Es ist fast 50 Jahre her, dass ich mit den »fortschrittlichen« Genossen unserer Oberstufe zum Amerikahaus der Stadt gezogen bin, um dort gegen den imperialistischen Krieg zu demonstrieren, den unsere »amerikanischen Freunde« gegen das vietnamesische Volk führten. Der Krieg ging trotz aller Proteste weiter, und es sollte noch Jahre dauern, bis die Vietcong die hoch gerüstete Armee der »Imperialisten« in Dschungelkämpfen zermürbt und besiegt hatten.

Damit ist die Kolonialgeschichte aber keineswegs zu einem Ende gekommen. Denn der Sieg, den Eltern und Großeltern errungen haben, gilt der heutigen Generation nichts mehr. Sie hat den »American Way of Life« voll auf dem Schirm, und die Alten verstehen die Welt nicht mehr.

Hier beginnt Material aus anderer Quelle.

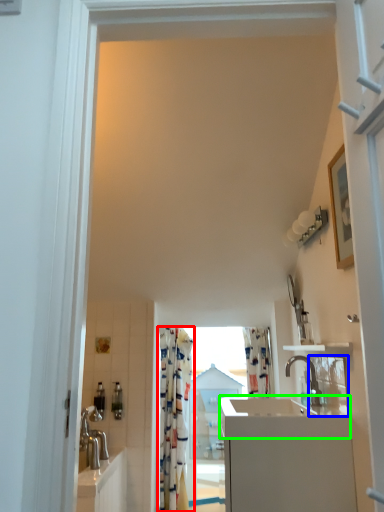
Question: Based on their relative distances, which object is farther from curtain (highlighted by a red box)? Choose from mirror (highlighted by a blue box) and counter top (highlighted by a green box).

Choices:
 (A) mirror
 (B) counter top

Answer: (B)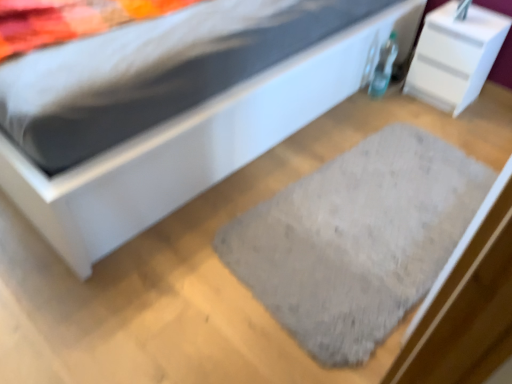
Question: In terms of width, does white glossy nightstand at upper right look wider or thinner when compared to white matte bed at center?

Choices:
 (A) thin
 (B) wide

Answer: (A)

Question: Would you say white glossy nightstand at upper right is to the left or to the right of white matte bed at center in the picture?

Choices:
 (A) left
 (B) right

Answer: (B)

Question: Estimate the real-world distances between objects in this image. Which object is closer to the white glossy nightstand at upper right?

Choices:
 (A) gray fuzzy rug at center
 (B) white matte bed at center

Answer: (B)

Question: Which object is the farthest from the white matte bed at center?

Choices:
 (A) white glossy nightstand at upper right
 (B) gray fuzzy rug at center

Answer: (A)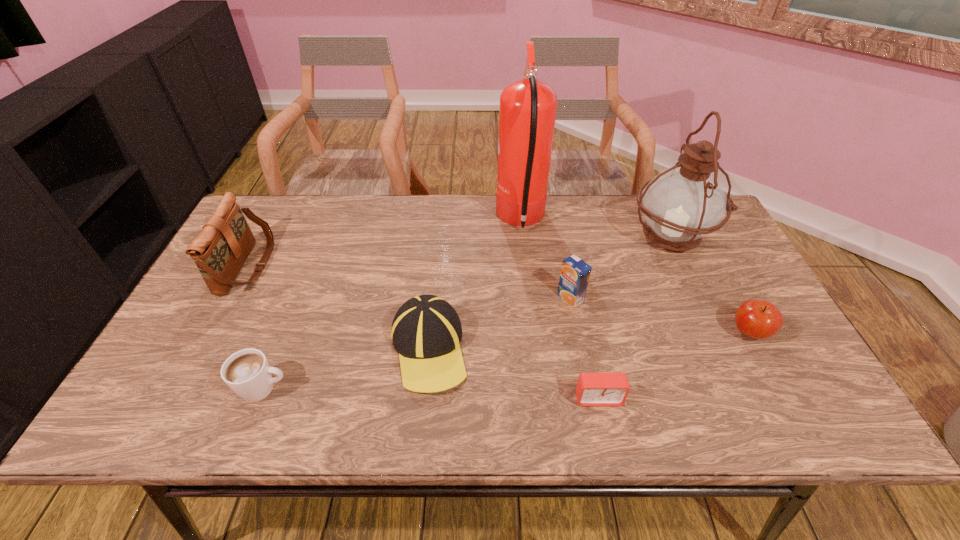
Locate an element on the screen. The image size is (960, 540). free point at the near edge is located at coordinates (240, 423).

Where is `vacant space at the left edge`? Image resolution: width=960 pixels, height=540 pixels. vacant space at the left edge is located at coordinates (209, 382).

In the image, there is a desktop. What are the coordinates of `vacant space at the right edge` in the screenshot? It's located at (780, 385).

The image size is (960, 540). In order to click on free space between the alarm clock and the apple in this screenshot , I will do pyautogui.click(x=674, y=365).

Where is `free space between the fire extinguisher and the apple`? The image size is (960, 540). free space between the fire extinguisher and the apple is located at coordinates (635, 276).

In order to click on free space between the apple and the fire extinguisher in this screenshot , I will do `click(635, 276)`.

You are a GUI agent. You are given a task and a screenshot of the screen. Output one action in this format:
    pyautogui.click(x=<x>, y=<y>)
    Task: Click on the free spot between the orange_juice and the shortest object
    The width and height of the screenshot is (960, 540).
    Given the screenshot: What is the action you would take?
    pyautogui.click(x=584, y=348)

This screenshot has width=960, height=540. I want to click on free spot between the shortest object and the sixth object from right to left, so click(x=514, y=373).

The image size is (960, 540). Identify the location of free space between the fire extinguisher and the apple. (635, 276).

Where is `vacant space in between the baseball cap and the cappuccino`? vacant space in between the baseball cap and the cappuccino is located at coordinates (347, 369).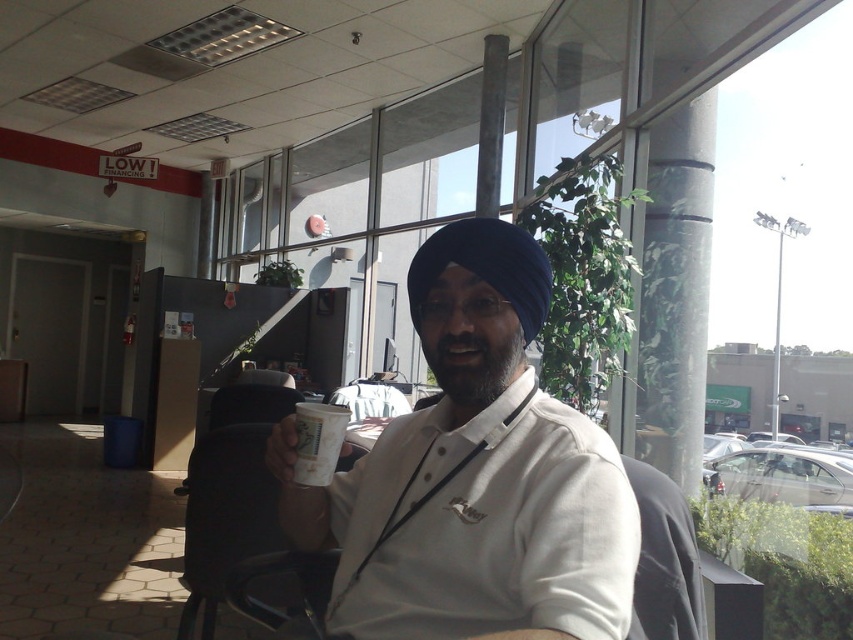
Question: Which object is positioned closest to the white matte shirt at center?

Choices:
 (A) black plastic chair at center
 (B) white paper cup at center

Answer: (B)

Question: Which object is closer to the camera taking this photo?

Choices:
 (A) white matte shirt at center
 (B) black plastic chair at center
 (C) white paper cup at center

Answer: (A)

Question: Does black plastic chair at center have a smaller size compared to white paper cup at center?

Choices:
 (A) yes
 (B) no

Answer: (B)

Question: Observing the image, what is the correct spatial positioning of white matte shirt at center in reference to white paper cup at center?

Choices:
 (A) right
 (B) left

Answer: (A)

Question: Can you confirm if white matte shirt at center is smaller than black plastic chair at center?

Choices:
 (A) no
 (B) yes

Answer: (B)

Question: Which object is closer to the camera taking this photo?

Choices:
 (A) black plastic chair at center
 (B) white matte shirt at center

Answer: (B)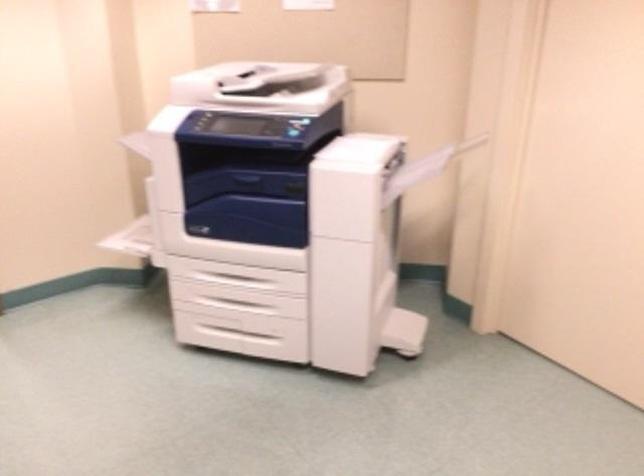
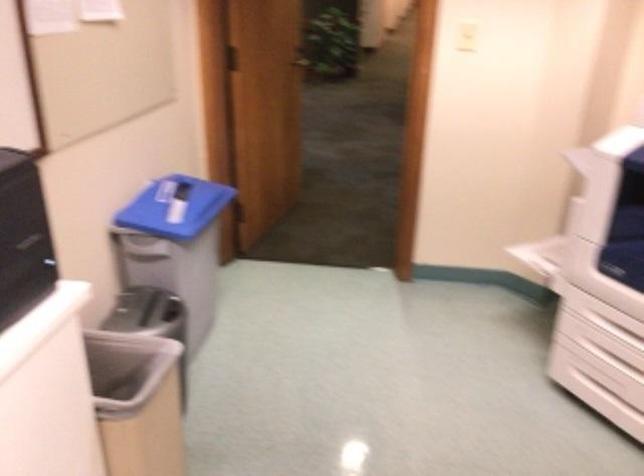
Where in the second image is the point corresponding to (221,333) from the first image?

(605, 398)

Aus der Geschichte ist bekannt, dass Vietnam fast 1.000 Jahre chinesisch dominiert war, bevor die Franzosen als Kolonialherren auftraten und dann von den Amerikanern abgelöst wurden. Rein äußerlich ist in der Metropole Saigon vom französischen Baustil nur noch sehr wenig zu sehen, während viel von chinesischer Lebensart unbewusst tradiert wird.

Und wenngleich Ho-Chi-Minh nur mit Hilfe der »kommunistischen Brüder« aus dem Norden siegen konnte, werden die modernen Chinesen heute – wie man mir sagte – eher als unangenehme Nachbarn empfunden.

Das Schicksal ließ mich nun – ganz anders, als ich es mir damals erträumt hätte – mit diesem Land in Verbindung treten. Nachdem ich mich sieben Jahre lang in Lehrerfortbildungskursen auf den Philippinen engagiert hatte, kam auch für Vietnam eine Anfrage, so dass ich in Saigon (Ho-Chi-Minh-City) zunächst ein vierzehntägiges Modul der Lehrerausbildung geleitet und dann die dortige Schule noch einmal für zwei Wochen mit Hospitationen betreut habe.

Während es für den aus westlichen Ländern stammenden Dozenten zunächst wenig Unterschied zu machen scheint, wo in Asien man aus seinem Erfahrungsschatz als Klassen- und Englischlehrer Hilfe anbietet, ist es doch von großer Bedeutung, dass auf den Philippinen an den meisten Erziehungsstätten wie auch an den Waldorfschulen von der ersten Klasse an Englisch gesprochen wird, während die Waldorf-Kinder in Vietnam in ihrer Muttersprache unterrichtet werden. In der mittlerweile auf vier Klassen angewachsenen Schule in Saigon kommen Chinesisch und Englisch schon in der ersten Klasse hinzu und werden in gewohnt spielerischer Weise als Fremdsprachen gelehrt.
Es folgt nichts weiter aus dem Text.